The focus of CrowdWorkOut is to collect workout videos from workers by enacting/implementing a script based on equipment present in an image, the detection, and annotation of which is again crowdsourced. This seemingly complex idea is broken down into 3 crowdsourcing tasks - EquiAnnot, VidGen, and VidDesc. The division of tasks is done in a way that all the tasks are comprehensive and do not depend upon each other too much.

Check out the Research Paper here!



  • A set of ideas were presented to our Professor.

  • Out of the 5 ideas presented, CrowdWorkOut was selected by the Professor considering the availability of time, resources, and related research.


  • The crowdsourcing approach we adopted is informed by various techniques used popular datasets like ILSVRC, Hollywood in Homes (Charades), PASCAL VOC, Flickr, MSCOCO etc.

  • We looked up and studied various research papers for all these datasets and more.


  • We surveyed to gather demographic information & suggestions for workout worthy objects around them.
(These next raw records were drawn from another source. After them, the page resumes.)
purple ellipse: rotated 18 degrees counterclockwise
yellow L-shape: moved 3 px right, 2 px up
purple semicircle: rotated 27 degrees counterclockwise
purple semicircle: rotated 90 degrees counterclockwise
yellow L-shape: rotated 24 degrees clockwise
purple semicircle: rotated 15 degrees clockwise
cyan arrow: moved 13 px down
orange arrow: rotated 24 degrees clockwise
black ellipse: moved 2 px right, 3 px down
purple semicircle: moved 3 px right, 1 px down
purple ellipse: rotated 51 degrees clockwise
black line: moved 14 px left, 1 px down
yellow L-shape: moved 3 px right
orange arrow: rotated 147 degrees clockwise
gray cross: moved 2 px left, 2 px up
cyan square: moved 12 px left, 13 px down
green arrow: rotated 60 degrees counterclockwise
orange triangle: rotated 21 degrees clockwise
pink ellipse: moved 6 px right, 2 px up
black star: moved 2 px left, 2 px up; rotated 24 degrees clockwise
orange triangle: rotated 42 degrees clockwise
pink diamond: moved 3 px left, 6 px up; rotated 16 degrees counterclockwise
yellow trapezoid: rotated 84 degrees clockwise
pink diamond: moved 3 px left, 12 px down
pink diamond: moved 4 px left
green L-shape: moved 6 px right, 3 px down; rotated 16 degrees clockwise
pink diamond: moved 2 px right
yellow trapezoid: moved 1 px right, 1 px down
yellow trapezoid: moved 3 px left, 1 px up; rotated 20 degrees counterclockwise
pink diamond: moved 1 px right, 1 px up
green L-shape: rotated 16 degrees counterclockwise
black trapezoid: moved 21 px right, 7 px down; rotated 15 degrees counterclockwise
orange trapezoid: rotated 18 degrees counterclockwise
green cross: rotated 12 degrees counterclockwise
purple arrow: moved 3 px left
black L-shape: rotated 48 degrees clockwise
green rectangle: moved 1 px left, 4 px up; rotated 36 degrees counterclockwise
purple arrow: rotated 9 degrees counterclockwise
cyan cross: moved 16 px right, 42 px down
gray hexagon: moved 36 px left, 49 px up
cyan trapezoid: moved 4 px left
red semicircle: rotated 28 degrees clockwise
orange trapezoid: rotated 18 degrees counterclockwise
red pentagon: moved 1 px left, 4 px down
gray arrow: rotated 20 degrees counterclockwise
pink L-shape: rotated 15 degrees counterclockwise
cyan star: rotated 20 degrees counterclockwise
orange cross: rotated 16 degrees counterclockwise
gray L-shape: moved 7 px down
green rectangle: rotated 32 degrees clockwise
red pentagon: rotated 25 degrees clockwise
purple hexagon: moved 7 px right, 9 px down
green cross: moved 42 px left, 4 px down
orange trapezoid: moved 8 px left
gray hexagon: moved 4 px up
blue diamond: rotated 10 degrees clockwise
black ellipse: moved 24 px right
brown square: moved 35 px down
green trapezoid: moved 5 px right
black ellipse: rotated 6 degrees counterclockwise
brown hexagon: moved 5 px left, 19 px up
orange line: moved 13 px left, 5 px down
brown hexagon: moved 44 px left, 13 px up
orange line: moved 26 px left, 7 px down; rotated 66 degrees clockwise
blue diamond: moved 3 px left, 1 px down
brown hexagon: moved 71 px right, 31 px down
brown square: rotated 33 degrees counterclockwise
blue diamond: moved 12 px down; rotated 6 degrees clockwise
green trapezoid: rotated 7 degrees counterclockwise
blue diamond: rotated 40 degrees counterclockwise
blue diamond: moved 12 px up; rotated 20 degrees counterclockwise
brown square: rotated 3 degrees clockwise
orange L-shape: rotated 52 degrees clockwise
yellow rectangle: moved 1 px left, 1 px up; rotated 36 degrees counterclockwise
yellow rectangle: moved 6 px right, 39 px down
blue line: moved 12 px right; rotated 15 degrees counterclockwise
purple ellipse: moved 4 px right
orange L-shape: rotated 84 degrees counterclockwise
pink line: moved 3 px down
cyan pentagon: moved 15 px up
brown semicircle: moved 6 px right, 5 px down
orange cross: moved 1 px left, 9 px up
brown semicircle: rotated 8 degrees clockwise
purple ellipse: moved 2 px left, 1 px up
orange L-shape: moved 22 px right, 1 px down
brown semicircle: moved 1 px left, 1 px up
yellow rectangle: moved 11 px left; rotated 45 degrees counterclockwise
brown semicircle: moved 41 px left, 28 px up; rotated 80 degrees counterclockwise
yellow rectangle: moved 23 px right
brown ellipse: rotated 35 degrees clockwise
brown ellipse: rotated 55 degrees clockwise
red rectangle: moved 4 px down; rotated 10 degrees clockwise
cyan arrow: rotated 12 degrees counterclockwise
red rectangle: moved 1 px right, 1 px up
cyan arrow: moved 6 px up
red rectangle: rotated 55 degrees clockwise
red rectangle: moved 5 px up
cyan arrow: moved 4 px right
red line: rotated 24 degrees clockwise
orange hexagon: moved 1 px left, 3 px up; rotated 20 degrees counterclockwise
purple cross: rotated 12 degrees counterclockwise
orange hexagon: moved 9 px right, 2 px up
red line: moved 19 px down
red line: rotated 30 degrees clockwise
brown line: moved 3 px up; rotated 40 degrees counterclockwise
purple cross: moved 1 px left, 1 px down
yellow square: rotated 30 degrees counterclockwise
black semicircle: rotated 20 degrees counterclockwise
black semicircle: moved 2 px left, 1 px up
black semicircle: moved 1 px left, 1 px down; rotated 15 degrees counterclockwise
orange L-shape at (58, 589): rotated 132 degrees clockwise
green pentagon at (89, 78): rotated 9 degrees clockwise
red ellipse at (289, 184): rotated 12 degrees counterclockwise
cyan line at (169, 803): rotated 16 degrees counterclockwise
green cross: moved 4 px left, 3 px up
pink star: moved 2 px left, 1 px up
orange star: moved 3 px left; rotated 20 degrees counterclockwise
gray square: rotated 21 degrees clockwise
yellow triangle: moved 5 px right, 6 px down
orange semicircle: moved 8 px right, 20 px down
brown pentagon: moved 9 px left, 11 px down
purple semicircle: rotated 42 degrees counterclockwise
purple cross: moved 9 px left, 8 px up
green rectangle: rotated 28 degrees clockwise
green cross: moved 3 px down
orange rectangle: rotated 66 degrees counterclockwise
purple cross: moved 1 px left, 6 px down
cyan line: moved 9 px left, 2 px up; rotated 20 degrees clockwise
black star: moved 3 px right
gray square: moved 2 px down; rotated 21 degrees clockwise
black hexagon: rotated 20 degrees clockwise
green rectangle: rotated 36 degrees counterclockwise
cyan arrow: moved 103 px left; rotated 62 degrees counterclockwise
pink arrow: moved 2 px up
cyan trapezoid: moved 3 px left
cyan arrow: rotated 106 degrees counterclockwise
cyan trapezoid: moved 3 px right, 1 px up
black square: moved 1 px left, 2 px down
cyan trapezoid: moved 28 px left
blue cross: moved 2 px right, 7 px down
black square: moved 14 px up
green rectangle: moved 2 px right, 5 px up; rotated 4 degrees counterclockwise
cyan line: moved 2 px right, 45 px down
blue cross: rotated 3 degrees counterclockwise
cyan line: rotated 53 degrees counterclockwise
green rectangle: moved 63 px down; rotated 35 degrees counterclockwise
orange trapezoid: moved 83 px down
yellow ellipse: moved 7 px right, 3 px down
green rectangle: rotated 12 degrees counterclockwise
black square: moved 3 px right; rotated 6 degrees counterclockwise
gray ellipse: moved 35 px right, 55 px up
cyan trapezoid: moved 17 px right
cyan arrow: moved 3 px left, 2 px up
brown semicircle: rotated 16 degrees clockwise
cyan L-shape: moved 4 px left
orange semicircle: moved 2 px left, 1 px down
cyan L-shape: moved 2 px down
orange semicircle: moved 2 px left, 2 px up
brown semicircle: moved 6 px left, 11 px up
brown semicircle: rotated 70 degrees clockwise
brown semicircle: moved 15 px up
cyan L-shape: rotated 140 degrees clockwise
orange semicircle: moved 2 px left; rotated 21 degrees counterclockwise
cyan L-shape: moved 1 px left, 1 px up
  • We divide the entire crowdsourcing tasks into 3 microtasks - EquiAnnot, VidGen, and VidDesc.

  • EquiAnnot: focuses on obtaining images annotations and labels.

  • VidGen: focuses on obtaining scripts and video links for the workout equipment image annotated in the EquiAnnot task.

  • VidDesc: focuses on obtaining relevant descriptions and annotations for videos collected in the VidGen task.


  • We chose a mix of different platforms and techniques, and compare the accuracy of results obtained for each task on each platform.

  • First, authors performed each of the three tasks independently. Second, we had a party of friends and family who performed the tasks with access to the authors' in-person help and guidance. Third, we posted the tasks on Amazon Mechanical Turk with no restrictions on worker qualifications.


  • We conducted 4 experiments in total given the limited time and resources.

  • The first experiment focuses on crowdsourcing task design and how the task division affects the performance of each task. We calculated the average accuracy rate for each task, distribution of the number of good, average and bad HITs for each task and the average time registered per task

  • The second experiment focuses on how each task design influences the preferences of  AMT workers, authors, and family & friends.

  • The focus of the last 2 experiments is on the annotations and labels obtained for images and videos in the EquiAnnot and VidDesc tasks respectively. The metric primarily used is IoU (Intersection over Union)to judge the accuracy of annotations obtained.